[Opening Collected material section]

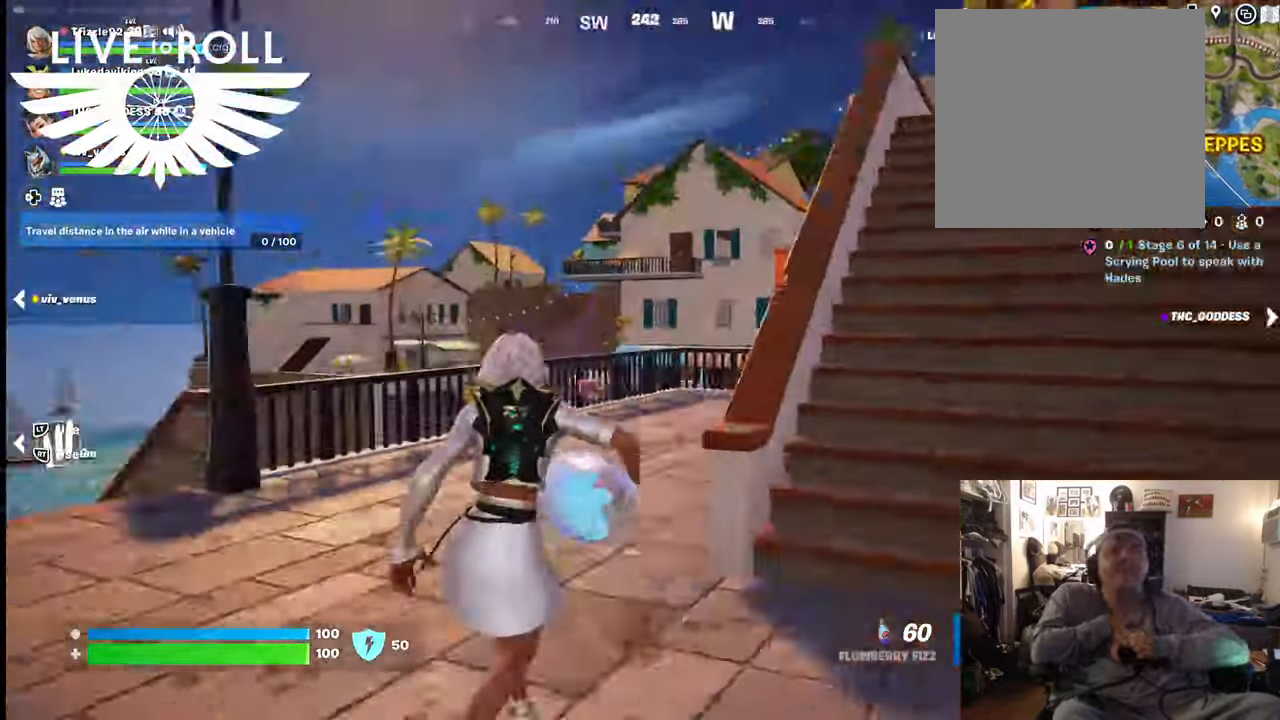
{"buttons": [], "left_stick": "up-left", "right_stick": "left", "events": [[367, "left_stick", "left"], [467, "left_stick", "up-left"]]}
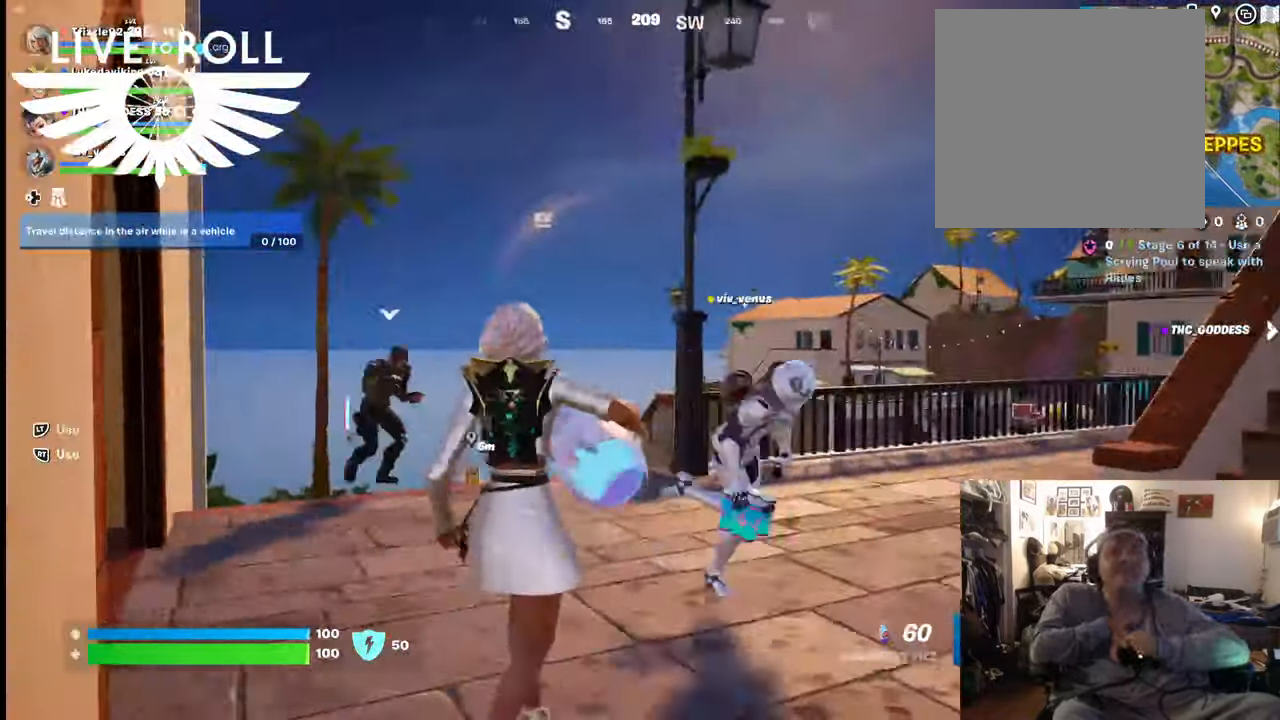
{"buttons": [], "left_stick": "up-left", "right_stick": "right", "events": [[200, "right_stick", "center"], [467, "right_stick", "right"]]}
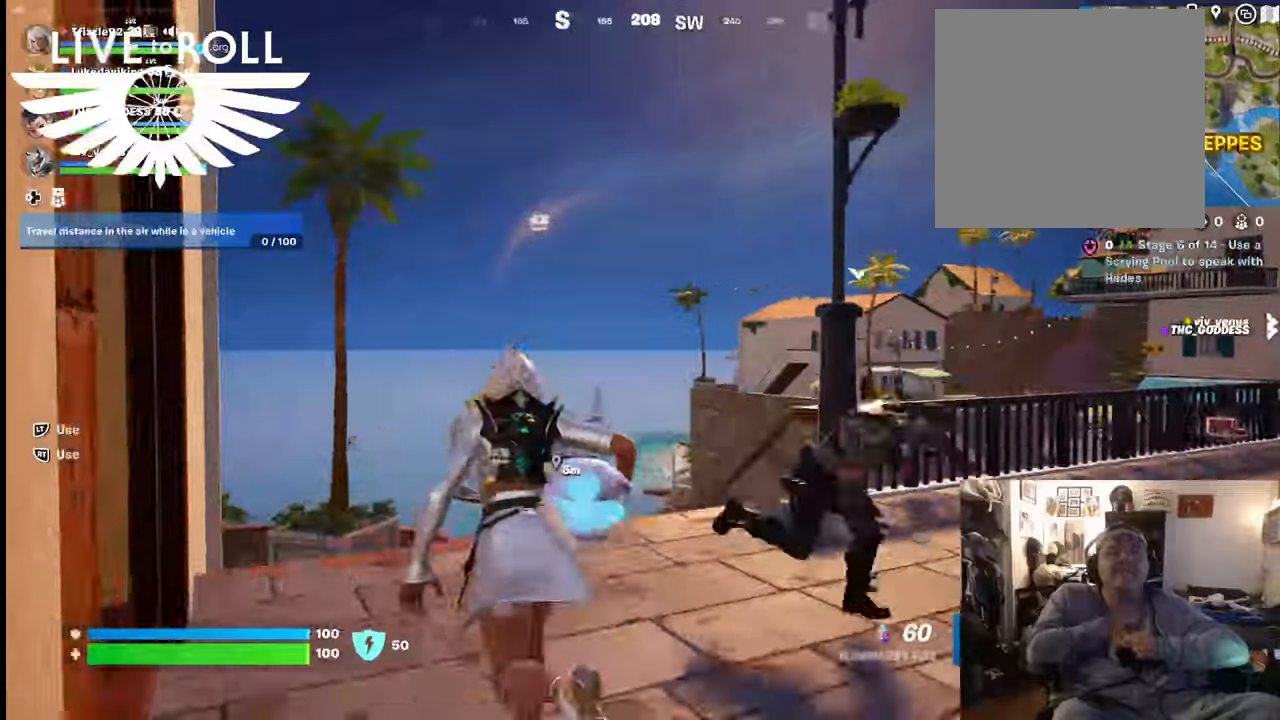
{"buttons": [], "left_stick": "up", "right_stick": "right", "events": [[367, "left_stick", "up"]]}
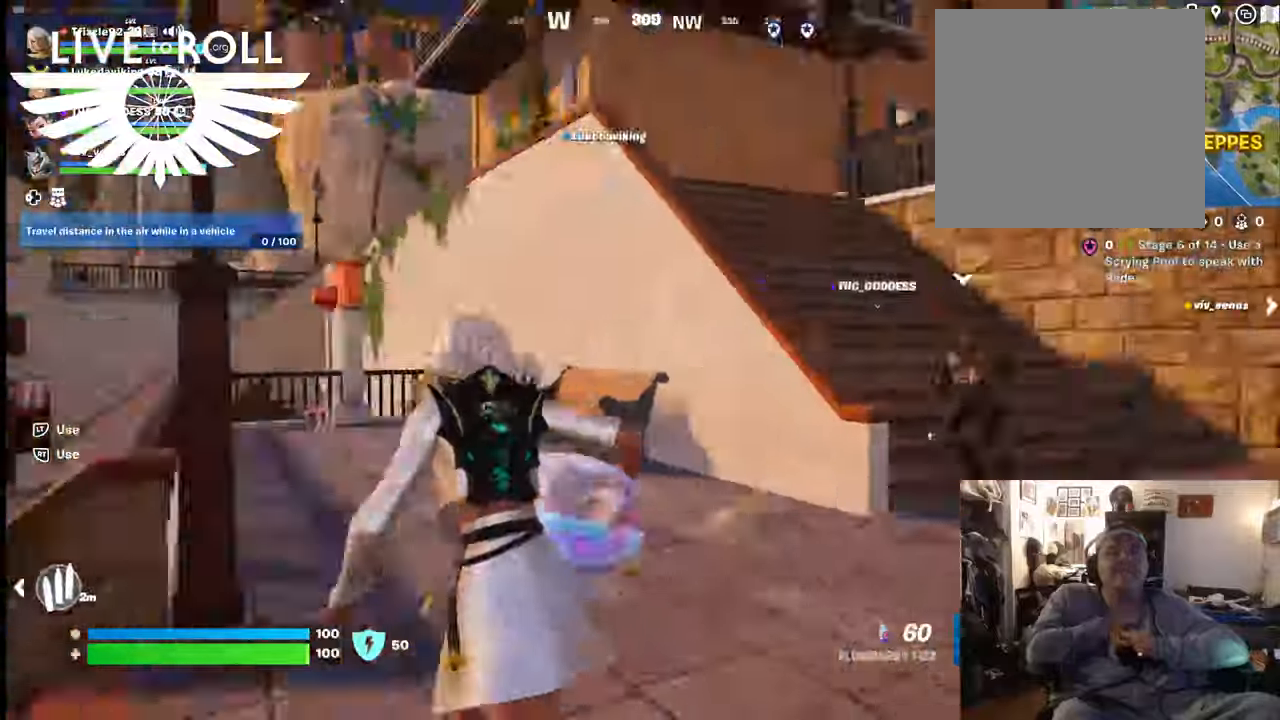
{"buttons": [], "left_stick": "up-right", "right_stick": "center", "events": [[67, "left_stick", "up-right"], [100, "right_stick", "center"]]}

[Closing Collected material section]

> Your objective
Copy every line that includes the string "center" from the material above.

> Answer to this problem
{"buttons": [], "left_stick": "up-left", "right_stick": "right", "events": [[200, "right_stick", "center"], [467, "right_stick", "right"]]}
{"buttons": [], "left_stick": "up-right", "right_stick": "center", "events": [[67, "left_stick", "up-right"], [100, "right_stick", "center"]]}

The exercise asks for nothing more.